Gestion des risques de plans sociaux : le gouvernement face à l’automne social

"Si on avait une baguette magique, on l'utiliserait" : comment le gouvernement compte gérer les risques de plans sociaux
          L'automne prévoit d'être socialement gris pour l'exécutif. Plusieurs plans sociaux d’ampleur annoncés chez Michelin et Auchan et des appels à la grève et à la mobilisation qui se multiplient dans plusieurs secteurs. Quelles options s'offrent au gouvernement pour gérer ces crises ?

La période automnale s’annonce délicate sur le plan social pour le gouvernement en place. En effet, des plans sociaux importants ont été annoncés chez Michelin et Auchan, suscitant des inquiétudes quant à l’avenir de l’emploi dans ces entreprises.
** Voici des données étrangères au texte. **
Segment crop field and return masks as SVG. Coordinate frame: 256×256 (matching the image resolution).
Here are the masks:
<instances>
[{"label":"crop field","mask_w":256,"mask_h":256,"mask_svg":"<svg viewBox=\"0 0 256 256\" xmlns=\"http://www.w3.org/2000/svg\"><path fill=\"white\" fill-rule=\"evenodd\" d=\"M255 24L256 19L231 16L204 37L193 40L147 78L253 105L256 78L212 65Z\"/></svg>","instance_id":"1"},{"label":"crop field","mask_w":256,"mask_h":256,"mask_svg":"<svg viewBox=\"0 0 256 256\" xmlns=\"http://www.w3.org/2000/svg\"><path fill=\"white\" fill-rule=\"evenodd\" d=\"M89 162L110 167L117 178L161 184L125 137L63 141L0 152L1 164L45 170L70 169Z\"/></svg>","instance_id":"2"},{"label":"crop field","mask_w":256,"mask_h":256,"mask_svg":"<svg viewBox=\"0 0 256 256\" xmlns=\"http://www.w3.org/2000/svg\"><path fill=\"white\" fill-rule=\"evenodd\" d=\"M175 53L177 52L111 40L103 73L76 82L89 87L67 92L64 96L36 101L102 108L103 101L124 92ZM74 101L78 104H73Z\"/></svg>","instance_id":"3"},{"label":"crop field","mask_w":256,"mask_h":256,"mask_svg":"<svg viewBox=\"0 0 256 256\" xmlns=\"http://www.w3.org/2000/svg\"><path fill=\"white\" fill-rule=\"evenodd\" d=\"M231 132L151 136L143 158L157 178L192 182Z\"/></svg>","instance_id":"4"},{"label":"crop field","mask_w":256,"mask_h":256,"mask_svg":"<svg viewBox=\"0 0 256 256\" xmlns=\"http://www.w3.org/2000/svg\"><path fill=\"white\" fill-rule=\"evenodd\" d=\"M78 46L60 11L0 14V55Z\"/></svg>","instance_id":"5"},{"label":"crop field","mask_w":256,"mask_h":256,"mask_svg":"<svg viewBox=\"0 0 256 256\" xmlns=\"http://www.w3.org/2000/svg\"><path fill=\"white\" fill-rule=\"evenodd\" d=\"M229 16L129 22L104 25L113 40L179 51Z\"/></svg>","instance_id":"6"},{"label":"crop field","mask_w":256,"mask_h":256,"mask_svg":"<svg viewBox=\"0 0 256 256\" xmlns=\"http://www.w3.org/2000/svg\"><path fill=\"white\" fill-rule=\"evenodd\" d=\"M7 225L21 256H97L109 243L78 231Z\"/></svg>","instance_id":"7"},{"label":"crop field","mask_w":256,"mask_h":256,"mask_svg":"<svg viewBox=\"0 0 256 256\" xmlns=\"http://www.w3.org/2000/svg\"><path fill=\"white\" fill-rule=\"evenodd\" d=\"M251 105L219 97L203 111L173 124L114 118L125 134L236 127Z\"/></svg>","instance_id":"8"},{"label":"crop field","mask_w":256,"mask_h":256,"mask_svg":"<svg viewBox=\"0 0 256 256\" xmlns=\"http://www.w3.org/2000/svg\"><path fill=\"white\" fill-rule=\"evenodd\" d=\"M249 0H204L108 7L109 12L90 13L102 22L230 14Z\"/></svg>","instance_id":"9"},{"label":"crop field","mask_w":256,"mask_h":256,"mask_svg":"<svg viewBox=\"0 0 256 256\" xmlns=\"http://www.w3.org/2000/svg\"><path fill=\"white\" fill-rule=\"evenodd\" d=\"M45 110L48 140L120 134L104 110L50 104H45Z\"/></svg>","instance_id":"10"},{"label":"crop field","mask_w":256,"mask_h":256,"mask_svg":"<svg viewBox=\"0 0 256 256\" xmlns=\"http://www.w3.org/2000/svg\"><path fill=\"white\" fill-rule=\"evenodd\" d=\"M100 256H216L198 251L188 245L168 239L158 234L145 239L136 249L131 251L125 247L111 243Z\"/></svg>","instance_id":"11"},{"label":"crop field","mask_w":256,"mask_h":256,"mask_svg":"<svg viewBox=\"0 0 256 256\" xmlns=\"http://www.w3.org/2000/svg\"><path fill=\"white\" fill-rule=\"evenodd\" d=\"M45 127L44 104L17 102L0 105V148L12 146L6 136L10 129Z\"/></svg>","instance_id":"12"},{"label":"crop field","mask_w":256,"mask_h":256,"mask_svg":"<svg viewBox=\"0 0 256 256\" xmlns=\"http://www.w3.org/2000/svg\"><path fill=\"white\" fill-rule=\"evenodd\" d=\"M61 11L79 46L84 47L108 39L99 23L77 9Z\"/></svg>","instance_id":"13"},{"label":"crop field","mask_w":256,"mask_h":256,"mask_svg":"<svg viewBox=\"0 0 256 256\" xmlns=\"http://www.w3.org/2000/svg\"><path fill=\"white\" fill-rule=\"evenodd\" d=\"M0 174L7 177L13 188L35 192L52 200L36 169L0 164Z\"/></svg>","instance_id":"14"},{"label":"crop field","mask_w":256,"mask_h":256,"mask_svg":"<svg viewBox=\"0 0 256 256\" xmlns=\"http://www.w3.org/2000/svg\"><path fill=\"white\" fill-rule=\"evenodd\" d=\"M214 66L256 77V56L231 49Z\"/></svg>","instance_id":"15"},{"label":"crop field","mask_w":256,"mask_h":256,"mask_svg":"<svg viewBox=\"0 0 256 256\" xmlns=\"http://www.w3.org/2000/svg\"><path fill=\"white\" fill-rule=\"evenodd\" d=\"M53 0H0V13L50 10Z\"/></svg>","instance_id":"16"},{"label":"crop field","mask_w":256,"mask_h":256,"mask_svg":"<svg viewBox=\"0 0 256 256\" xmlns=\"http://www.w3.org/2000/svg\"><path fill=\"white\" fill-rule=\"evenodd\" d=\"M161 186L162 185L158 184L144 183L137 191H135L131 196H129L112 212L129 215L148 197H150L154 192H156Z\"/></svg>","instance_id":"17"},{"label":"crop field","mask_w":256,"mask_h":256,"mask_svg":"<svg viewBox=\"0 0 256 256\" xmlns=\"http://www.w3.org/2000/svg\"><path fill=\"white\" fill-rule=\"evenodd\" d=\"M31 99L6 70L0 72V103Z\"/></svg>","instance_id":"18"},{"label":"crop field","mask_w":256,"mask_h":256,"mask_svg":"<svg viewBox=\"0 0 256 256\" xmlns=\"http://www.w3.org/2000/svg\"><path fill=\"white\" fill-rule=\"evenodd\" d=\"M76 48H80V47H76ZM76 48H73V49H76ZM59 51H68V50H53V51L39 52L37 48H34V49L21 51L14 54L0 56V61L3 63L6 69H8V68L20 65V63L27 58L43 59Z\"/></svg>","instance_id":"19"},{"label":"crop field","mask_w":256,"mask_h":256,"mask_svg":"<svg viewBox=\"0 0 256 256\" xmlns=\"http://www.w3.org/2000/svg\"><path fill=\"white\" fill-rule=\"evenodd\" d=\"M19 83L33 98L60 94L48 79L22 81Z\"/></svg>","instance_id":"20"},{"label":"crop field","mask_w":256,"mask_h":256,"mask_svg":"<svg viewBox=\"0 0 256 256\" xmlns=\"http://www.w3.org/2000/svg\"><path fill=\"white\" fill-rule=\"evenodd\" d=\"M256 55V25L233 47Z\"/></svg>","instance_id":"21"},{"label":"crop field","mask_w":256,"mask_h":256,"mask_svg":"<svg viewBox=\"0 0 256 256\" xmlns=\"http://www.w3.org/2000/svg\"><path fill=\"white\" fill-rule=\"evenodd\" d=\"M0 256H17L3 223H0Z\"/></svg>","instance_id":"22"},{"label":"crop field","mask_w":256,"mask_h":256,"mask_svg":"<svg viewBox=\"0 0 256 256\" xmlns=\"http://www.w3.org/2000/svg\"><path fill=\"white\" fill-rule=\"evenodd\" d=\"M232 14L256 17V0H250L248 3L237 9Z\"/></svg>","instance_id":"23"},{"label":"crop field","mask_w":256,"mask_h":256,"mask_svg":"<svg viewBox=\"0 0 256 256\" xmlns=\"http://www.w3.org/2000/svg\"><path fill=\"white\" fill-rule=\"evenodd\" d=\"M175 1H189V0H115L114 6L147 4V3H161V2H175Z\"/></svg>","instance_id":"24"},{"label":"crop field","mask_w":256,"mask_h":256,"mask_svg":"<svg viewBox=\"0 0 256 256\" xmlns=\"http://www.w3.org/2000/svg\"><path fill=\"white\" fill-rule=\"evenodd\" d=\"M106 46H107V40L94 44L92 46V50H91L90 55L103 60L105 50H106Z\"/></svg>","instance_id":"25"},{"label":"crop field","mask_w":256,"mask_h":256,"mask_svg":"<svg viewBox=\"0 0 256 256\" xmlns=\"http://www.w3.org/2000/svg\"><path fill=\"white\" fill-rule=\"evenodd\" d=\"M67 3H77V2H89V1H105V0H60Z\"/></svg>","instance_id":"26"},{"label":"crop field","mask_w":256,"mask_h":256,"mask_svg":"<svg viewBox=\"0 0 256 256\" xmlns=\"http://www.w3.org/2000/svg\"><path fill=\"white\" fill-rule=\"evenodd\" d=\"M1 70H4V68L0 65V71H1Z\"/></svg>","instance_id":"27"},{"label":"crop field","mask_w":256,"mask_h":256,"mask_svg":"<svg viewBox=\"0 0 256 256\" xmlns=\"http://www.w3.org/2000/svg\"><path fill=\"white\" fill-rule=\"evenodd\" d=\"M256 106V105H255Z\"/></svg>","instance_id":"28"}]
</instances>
Parallèlement, les appels à la grève et à la mobilisation se font de plus en plus nombreux dans divers secteurs d’activité. Face à cette situation tendue, quelles stratégies le gouvernement pourrait-il mettre en place pour faire face à ces crises sociales ?

L’exécutif confronté à une période difficile sur le plan social

Selon le ministre en charge, Marc Ferracci, des milliers de postes pourraient être supprimés dans l’industrie. Cette vision est partagée par Sophie Binet, secrétaire générale de la CGT, qui parle d’une « saignée violente » avec la disparition potentielle de plus de 150 000 emplois.

Pour le gouvernement, il est essentiel de rester calme et de garder la tête froide. Un conseiller reconnaît que le solde entre emplois créés et emplois détruits risque de basculer dans le négatif dès le début de l’année prochaine. Michel Barnier coordonne l’action du gouvernement et veille à ce que chaque projet soit en lien avec les territoires.

Ne pas se laisser emporter par l’émotion

Le Premier ministre, quant à lui, se concentre sur la gestion des entreprises ayant bénéficié de fonds publics, comme Michelin ou Auchan. Il laisse son ministre de l’Industrie, Marc Ferracci, en première ligne lors des déplacements sensibles, comme celui au site Michelin de Cholet. En coulisses, il est admis que de nombreuses usines fermeront, mais il est jugé contre-productif que le gouvernement cède à l’émotion.

La question centrale est de savoir quelles actions le gouvernement peut entreprendre. La nationalisation n’est pas envisagée, tout comme le passage à une économie administrée ou l’interdiction des plans sociaux. Il est important de se méfier des solutions toutes faites. Malgré le silence du Premier ministre sur le sujet, son cabinet assure qu’il reste très attentif.

« Des crises », mais pas « la Crise »

Selon le gouvernement, maintenir artificiellement des entreprises en difficulté ne serait pas bénéfique à long terme. Il est crucial de soutenir les transitions vers les secteurs d’avenir et d’encourager l’investissement, sans sauver des emplois pour le simple fait de les sauver.

Les fondamentaux de l’arrivée d’Emmanuel Macron au pouvoir restent inchangés : l’État peut aider les salariés à se former et à se reconvertir pour retrouver un emploi. Malgré les défis économiques actuels, l’entourage du ministre de l’Économie refuse de parler de crise majeure. Emmanuel Macron lui-même s’engage dans la défense d’investissements massifs au niveau européen pour faire face à la concurrence internationale.